| Work instructions |
Would you please output the lines from the one holding "438 245 24.30" to the end of the entries, exactly and with no others?

⟨

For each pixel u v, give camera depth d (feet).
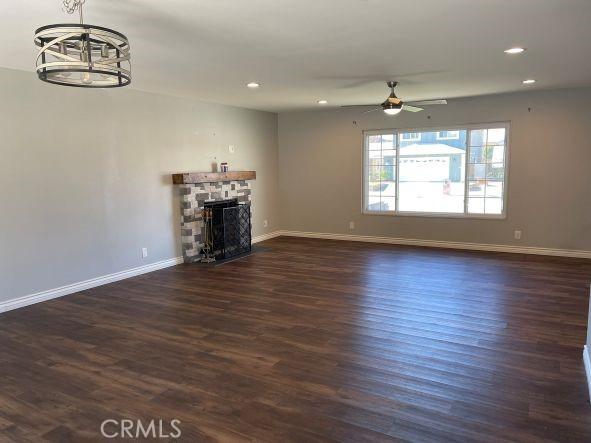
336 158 26.55
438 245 24.30
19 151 14.56
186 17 9.56
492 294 15.33
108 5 8.75
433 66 14.75
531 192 21.61
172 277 18.43
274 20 9.86
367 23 10.18
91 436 7.64
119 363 10.46
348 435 7.54
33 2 8.49
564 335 11.65
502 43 12.02
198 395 8.95
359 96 20.99
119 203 18.03
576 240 20.94
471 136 22.76
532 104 20.99
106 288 16.93
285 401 8.66
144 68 14.57
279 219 28.78
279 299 15.20
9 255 14.44
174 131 20.49
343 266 19.92
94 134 16.89
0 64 13.67
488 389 8.98
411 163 24.66
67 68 7.03
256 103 23.18
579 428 7.63
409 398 8.69
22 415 8.32
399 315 13.39
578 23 10.33
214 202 22.03
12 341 11.86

⟩

| Your response |
438 245 24.30
19 151 14.56
186 17 9.56
492 294 15.33
108 5 8.75
433 66 14.75
531 192 21.61
172 277 18.43
274 20 9.86
367 23 10.18
91 436 7.64
119 363 10.46
348 435 7.54
33 2 8.49
564 335 11.65
502 43 12.02
198 395 8.95
359 96 20.99
119 203 18.03
576 240 20.94
471 136 22.76
532 104 20.99
106 288 16.93
285 401 8.66
144 68 14.57
279 219 28.78
279 299 15.20
9 255 14.44
174 131 20.49
343 266 19.92
94 134 16.89
0 64 13.67
488 389 8.98
411 163 24.66
67 68 7.03
256 103 23.18
579 428 7.63
409 398 8.69
22 415 8.32
399 315 13.39
578 23 10.33
214 202 22.03
12 341 11.86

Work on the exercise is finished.